Two-month-old Jacobi Hackett, with two holes in his heart, an obstructed aorta and anomalously draining pulmonary veins, has had heart surgery in two stages and is at present still on a ventilator in the Paediatric Intensive Care Unit. 
The infant was transferred from the QEH to Wolfson as an emergency by air ambulance two weeks ago accompanied by consultant neonatologist Dr Gillian Birchwood. 
Eight-month-old Aiden Green, who has a large hole between the two lower chambers of his heart, is awaiting surgery. 
Ishmael’s trip to Florida was primarily to cement a relationship that he developed with Professor Jose Ettedgui of the Division of Paediatric Cardiology there. 
The relationship was developed whereby indigent children from Barbados who need heart surgery would have the surgery done at Wolfson at a significantly subsidized rate. The cost of each surgery would be US$25 000, which is about 50 per cent of the market cost for congenital heart surgery in the United States, which is normally US$50 000 to $60 000. 
This relationship with Wolfson Children’s Hospital developed when Barbados’ special relationship with Schneiders Children’s Hospital of the North Shore/LIJ Health System in New York ended in 2007.

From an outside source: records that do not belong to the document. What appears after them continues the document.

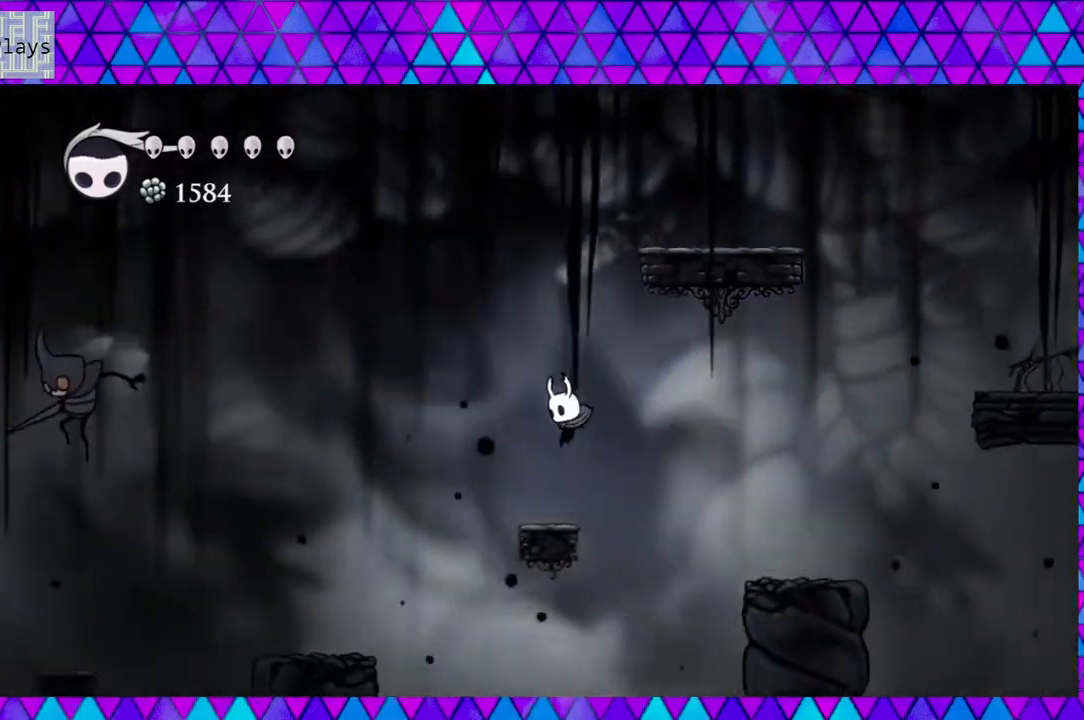
{"buttons": ["B", "DPAD_LEFT"], "left_stick": "center", "right_stick": "center", "events": [[300, "left_stick", "left"], [350, "left_stick", "center"], [467, "DPAD_LEFT", "down"], [483, "B", "down"]]}
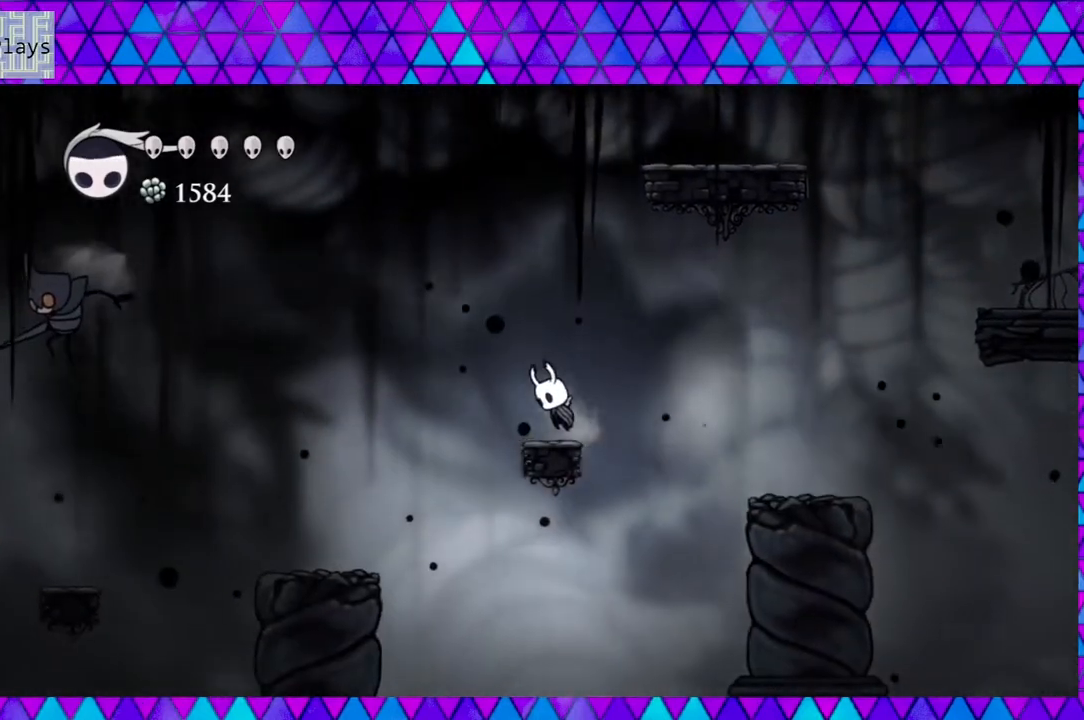
{"buttons": ["DPAD_LEFT"], "left_stick": "center", "right_stick": "center", "events": [[233, "B", "up"]]}
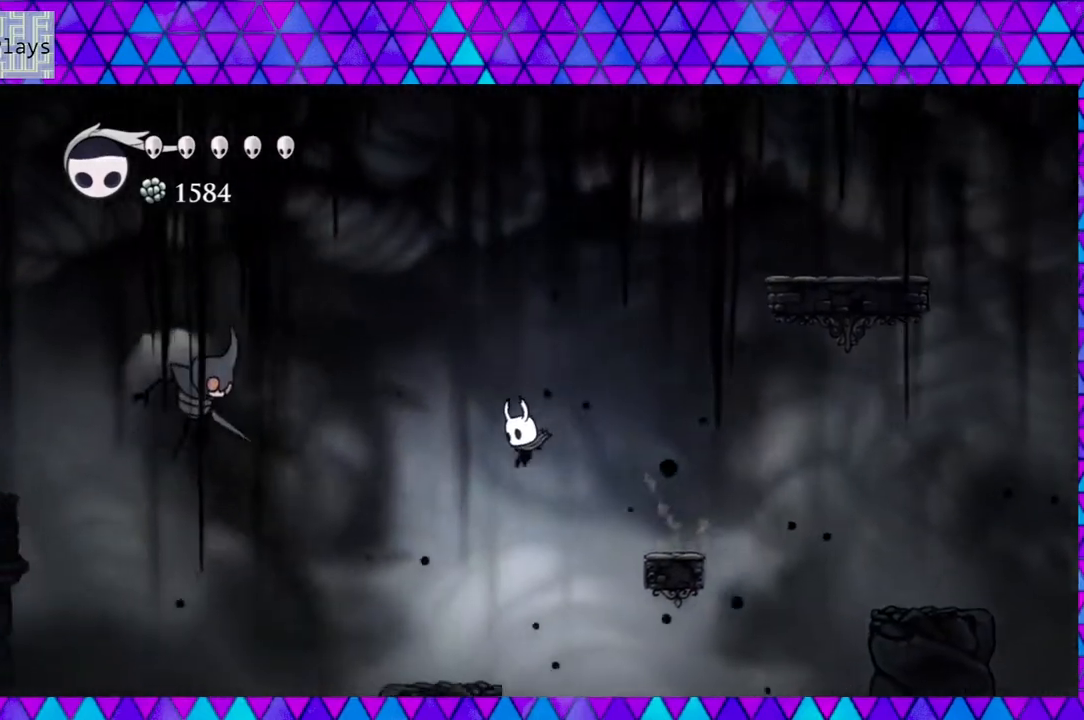
{"buttons": [], "left_stick": "center", "right_stick": "center", "events": [[233, "DPAD_LEFT", "up"]]}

That programme, which started in 1982, ended in 2007 mainly because economic conditions in the United States and the United States health care system no longer allowed hospitals to provide cardiac surgical care at such subsidized costs. North Shore will still do the surgery on Barbadian children, but now at market costs. 
Between 1982 and 2007 about 200 Barbadian patients and 500 patients from the entire Caribbean had surgery in New York under this programme.
During his visit to Jacksonville, Ishmael had talks with Wolfson Children’s Hospital administrators and Professor Ettedgui, head of paediatric cardiology and a paediatric interventional cardiologist, and Ceitaml.
Ettedgui has already been to Barbados and in July 2009 he and Ishmael operated on five children who had holes in their hearts at Bracebridge Medical Centre. The trip to Barbados was sponsored by Variety Clubs Caribbean.